Le dernier lion a vécu à Almaguechtoum ?!

Contrairement à l’histoire qui dit que le dernier lion en Algérie fut tué par les Français en 1912 dans la région de Tébessa, un membre de l’association culturelle du village Almaguechtoum avance quant à lui que des témoins oculaires du village auraient vu un lion après 1912 dans la région. «Ma grand-mère a sans cesse raconté à ma mère une anecdote mettant en scène un lion. Ma grand-mère, qui est née en 1913, aurait entendu parler durant toute son enfance d’un homme avec un lion. Cela voudrait dire que le dernier lion de l’Algérie se trouvait à Almaguechtoum», nous dira tout heureux ce jeune étudiant.

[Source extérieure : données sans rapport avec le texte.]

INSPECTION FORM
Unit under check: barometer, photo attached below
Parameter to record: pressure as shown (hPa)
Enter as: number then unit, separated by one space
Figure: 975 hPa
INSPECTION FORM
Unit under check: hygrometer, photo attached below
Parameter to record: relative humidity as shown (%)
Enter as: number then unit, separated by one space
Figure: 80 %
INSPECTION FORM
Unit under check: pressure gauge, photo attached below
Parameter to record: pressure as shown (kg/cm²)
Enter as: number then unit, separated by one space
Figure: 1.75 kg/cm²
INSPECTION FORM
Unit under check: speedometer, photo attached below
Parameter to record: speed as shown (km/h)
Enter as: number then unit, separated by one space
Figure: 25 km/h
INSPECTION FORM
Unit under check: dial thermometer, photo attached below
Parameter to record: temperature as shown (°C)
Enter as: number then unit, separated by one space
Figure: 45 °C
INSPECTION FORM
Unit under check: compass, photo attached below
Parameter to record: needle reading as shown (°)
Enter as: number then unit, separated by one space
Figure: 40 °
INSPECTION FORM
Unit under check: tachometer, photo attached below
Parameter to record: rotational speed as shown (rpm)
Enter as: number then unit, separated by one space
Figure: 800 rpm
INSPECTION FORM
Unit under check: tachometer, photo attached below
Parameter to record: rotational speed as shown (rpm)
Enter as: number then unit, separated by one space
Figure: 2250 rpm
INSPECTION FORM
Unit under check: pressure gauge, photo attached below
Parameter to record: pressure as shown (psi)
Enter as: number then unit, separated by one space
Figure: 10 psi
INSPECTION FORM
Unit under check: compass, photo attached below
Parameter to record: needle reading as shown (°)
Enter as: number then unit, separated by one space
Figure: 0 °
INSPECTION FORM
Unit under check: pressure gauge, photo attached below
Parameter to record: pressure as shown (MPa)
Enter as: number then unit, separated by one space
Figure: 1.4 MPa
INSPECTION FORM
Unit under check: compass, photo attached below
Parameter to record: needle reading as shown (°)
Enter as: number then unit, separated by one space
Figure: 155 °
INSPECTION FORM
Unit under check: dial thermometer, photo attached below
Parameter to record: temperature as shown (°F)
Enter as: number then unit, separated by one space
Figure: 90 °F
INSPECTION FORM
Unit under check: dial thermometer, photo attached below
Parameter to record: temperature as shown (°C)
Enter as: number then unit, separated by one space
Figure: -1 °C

La légende du burnous de Sidi Ali

Comme dans toutes les légendes, un pouvoir surnaturel est attribué à un saint de la région, Sidi Ali. «La femme de notre saint Sidi Ali voulut un jour tisser un burnous pour son époux. Elle sollicita l’aide des femmes du village Almaguechtoum. Mais ces dernières refusèrent de prendre part au projet, chacune invoquant un prétexte, tel le ramassage du bois, du travail dans les champs et autres impératifs domestiques. L’épouse du saint revint donc bredouille et raconta son souci à son mari. Ce dernier lui suggéra alors d’aller demander l’aide des femmes du village Azrou, ce qu’elle fit. Sans hésitation, les femmes d’Azrou acceptèrent. En revenant à la maison, elle informa son homme qui prononcera des paroles qui feront tomber une malédiction sur les premières et une bénédiction sur les secondes. Il dit : Les femmes d’Almaguechtoum ramènent de l’eau et celles d’Azrou boivent. Les femmes d’Almaguechtoum ramassent du bois et celles d’Azrou se réchauffent», nous dira un membre du comité de village qui nous dira, étayant la légende : «Au village d’Almaguechtoum, il y a une vingtaine de fontaines et pourtant on se plaint toujours de la pénurie d’eau. En revanche, à Azrou, il n’y a qu’une fontaine et elle nous satisfait. En plus, on peut passer l’hiver à Azrou avec seulement quelques branches d’arbres, mais à Almaguechtoum, il faut des bennes du bois pour se protéger du froid pendant une semaine». Même les jeunes continuent à attribuer des pouvoirs surnaturels au saint Sidi Ali. Le président de l’association de jeunes nous assurera : «Notre région n’a jamais subi de glissement de terrain ni d’affaissement, depuis mon enfance. Elle n’a non plus jamais connu de feux de forêts, comme les autres régions pendant l’été. D’après nos vieux, c’est grâce au pouvoir surnaturel du Saint Sidi Ali».